Trichotillomania: This is a condition where a person has an irresistible urge to pull out their natural hair, including eyelashes. Clients with trichotillomania might not be suitable candidates for lash extensions, as they might be tempted to pull them out, causing potential harm to their natural lashes. Pulling out healthy lashes during their natural growth cycle can stunt future lash growth leaving gaps in the client’s lash line.
Certain Medications: Some medications can impact the natural lash growth cycle or make lashes more brittle. If a client reports taking any medications, especially ones affecting hair growth, it's worth discussing potential implications for lash extensions. As a Lash Artist you are not a medical professional so make sure you are aware if clients are taking any medications which may lead to contraindications and always discuss the implications of lash extensions.
Pregnancy: Most insurers will not cover you to perform lash extensions on pregnant clients and that is completely understandable. Hormonal changes may affect the natural growth cycle of the client’s lashes and therefore the extensions may not last as long as the client expects. This is not a risk you want to take even if the client tells you they’ve had lash extensions in the past while pregnant. After all, this is a long procedure and chemicals and fumes will be present during the treatment.
Practical Tips for Lash Technicians:
- Consult First: Always start with a thorough consultation. Understanding your client's health, lifestyle, and any past reactions is essential in determining if lash extensions are right for them. Ask if they take any medications and if those medications cause any side effects which would lead to a contraindication. Never consult or advise as a medical professional.
- Educate Clients: It's not just about making clients' eyes pop. It's about ensuring their safety and comfort. Educate them on the potential risks and benefits, so they make informed decisions. Ultimately, if you know the risk outweighs the benefits, the final decision is on you and you alone. Never risk your insurance and business if you know a client is not suitable for a lash set.
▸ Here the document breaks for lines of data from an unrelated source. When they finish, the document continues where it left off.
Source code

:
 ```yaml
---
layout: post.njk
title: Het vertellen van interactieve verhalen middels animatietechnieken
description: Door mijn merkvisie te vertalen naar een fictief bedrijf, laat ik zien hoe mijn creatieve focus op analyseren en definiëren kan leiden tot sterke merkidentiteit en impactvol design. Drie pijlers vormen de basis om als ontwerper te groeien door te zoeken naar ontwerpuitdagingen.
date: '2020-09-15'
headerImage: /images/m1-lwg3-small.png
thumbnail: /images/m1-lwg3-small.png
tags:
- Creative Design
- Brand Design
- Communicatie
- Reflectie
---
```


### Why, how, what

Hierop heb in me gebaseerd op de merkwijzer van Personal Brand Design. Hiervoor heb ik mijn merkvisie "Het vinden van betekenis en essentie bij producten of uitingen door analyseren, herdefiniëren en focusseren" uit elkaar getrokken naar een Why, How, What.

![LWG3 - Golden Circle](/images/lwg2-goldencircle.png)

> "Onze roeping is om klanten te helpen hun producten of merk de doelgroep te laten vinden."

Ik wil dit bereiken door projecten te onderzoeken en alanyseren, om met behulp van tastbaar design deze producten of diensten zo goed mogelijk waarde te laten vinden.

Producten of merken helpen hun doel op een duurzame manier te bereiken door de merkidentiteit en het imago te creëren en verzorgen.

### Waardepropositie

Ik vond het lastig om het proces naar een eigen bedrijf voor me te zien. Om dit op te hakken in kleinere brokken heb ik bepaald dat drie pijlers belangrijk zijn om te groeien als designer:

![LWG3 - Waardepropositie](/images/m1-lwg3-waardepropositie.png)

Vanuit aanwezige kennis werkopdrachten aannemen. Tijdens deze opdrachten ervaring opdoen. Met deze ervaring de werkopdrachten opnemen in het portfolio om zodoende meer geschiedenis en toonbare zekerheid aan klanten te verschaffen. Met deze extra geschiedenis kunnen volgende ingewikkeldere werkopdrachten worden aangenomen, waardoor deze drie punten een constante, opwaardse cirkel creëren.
- Stay Updated: Like all areas of beauty and health, the world of eyelash extensions is always evolving. Stay updated with the latest research, products, and techniques to ensure you're providing the best and safest service. There was once a time when companies advised ‘Sensitive Lash Glue’ as an alternative for clients with allergies or sensitivities. We say this is still a big ‘NO’. Sensitive glues still contain fumes from cyanoacrylate, which is the culprit for reactions – these so-called sensitive eyelash glues also take longer to cure due to the lower concentration of cyanoacrylate, which leads to the fumes hanging around for longer than they do with fast-drying lash glues.
- Quality Matters: Always use high-quality products from reputable sources. This isn't an area to skimp on or look for cheaper alternatives. Remember, you're dealing with a delicate area around the client’s eyes, and the right products can make a world of difference. At London Lash we strive for high quality Pretreatment and Lash Glues, and hypoallergenic Lash Extensions. Read our in depth Blog Posts on some of our products to learn why we know they’re some of the best.
- Trust Your Knowledge: If something feels off or if you're unsure about proceeding with a client, it's okay to decline the service. Sometimes it's better to be safe than sorry.
In conclusion, while eyelash extensions can offer a stunning transformation, they're not suitable for everyone. As Lash Technicians, your job isn't just about beautifying; it's about ensuring your clients' well-being. By understanding and respecting contraindications, you uphold the highest standards of your profession and foster trust with your clients.